Exercise requirements:
1/ Name each action that the PKI backend now refuses when an RSA key of less than 2048 bits is specified, as given in the Vault 0.6 breaking-changes text.
2/ From the Vault 0.6 breaking-changes text, reproduce the part that opens with the words containing "This page contains" and closes with "Vault 0.5.x series.".

Passage:
● ● ● ● ● ● ●
This page contains the list of breaking changes for Vault 0.6. Please read it carefully.

Please note that this includes the full list of breaking changes since Vault 0.5. Some of these changes were introduced in later releases in the Vault 0.5.x series.

PKI Backend Disallows RSA Keys < 2048 Bits

The PKI backend now refuses to issue a certificate, sign a CSR, or save a role that specifies an RSA key of less than 2048 bits. Smaller keys are considered unsafe and are disallowed in the Internet PKI. Although this may require updating your roles, we do not expect any other breaks from this; since its inception the PKI backend has mandated SHA256 hashes for its signatures, and software able to handle these certificates should be able to handle certificates with >= 2048-bit RSA keys as well.

PKI Backend Does Not Automatically Delete Expired Certificates

The PKI backend now does not automatically delete expired certificates, including from the CRL. Doing so could lead to a situation where a time mismatch between the Vault server and clients could result in a certificate that would not be considered expired by a client being removed from the CRL.
● ● ● ● ● ● ●
Dataset extract:
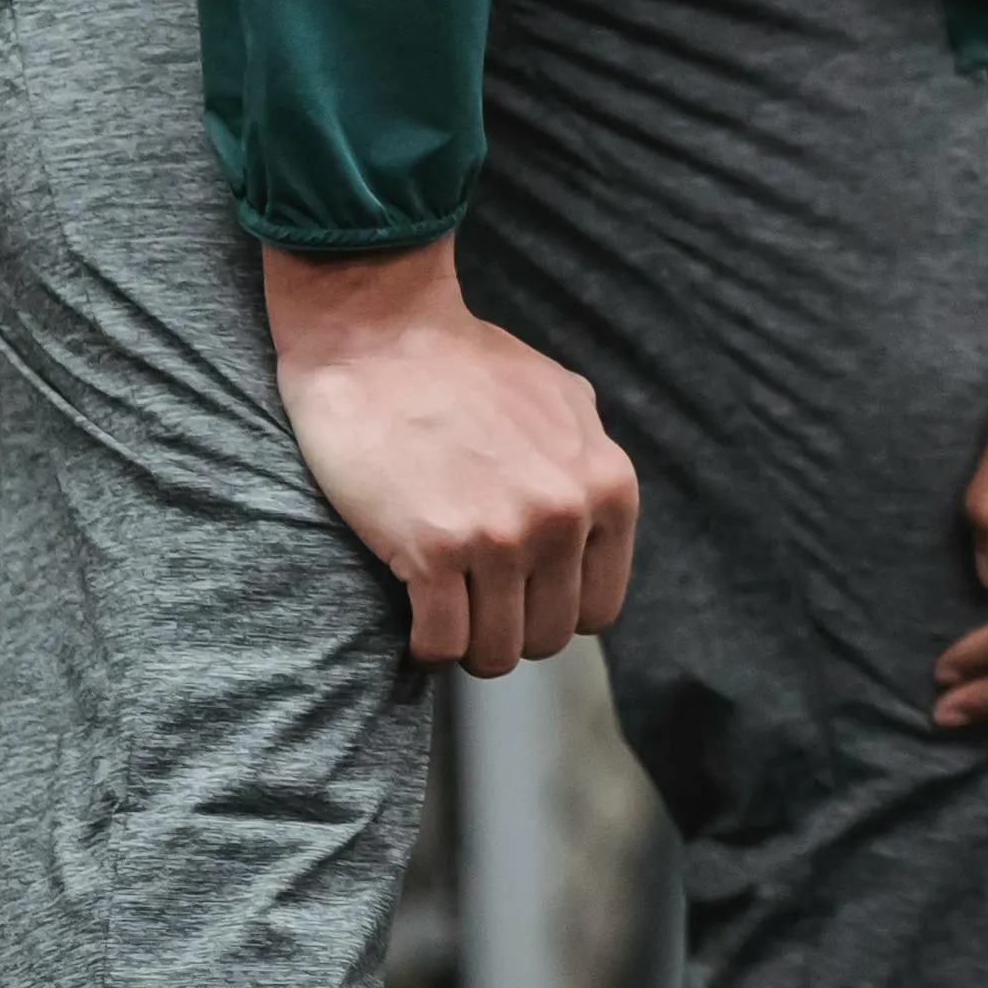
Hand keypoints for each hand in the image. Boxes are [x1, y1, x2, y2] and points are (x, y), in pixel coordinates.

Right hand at [261, 235, 638, 674]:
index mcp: (607, 486)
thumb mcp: (563, 399)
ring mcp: (502, 536)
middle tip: (472, 606)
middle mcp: (564, 516)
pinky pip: (440, 643)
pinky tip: (412, 611)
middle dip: (509, 631)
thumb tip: (595, 514)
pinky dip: (424, 643)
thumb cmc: (464, 364)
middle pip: (547, 636)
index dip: (554, 611)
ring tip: (443, 610)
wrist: (380, 336)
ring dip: (466, 644)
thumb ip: (588, 461)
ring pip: (496, 651)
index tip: (519, 598)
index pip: (599, 607)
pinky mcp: (434, 549)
● ● ● ● ● ● ●
Responses by item number:
1/
- Issue a certificate
- Sign a CSR
- Save a role

2/
This page contains the list of breaking changes for Vault 0.6. Please read it carefully.

Please note that this includes the full list of breaking changes since Vault 0.5. Some of these changes were introduced in later releases in the Vault 0.5.x series.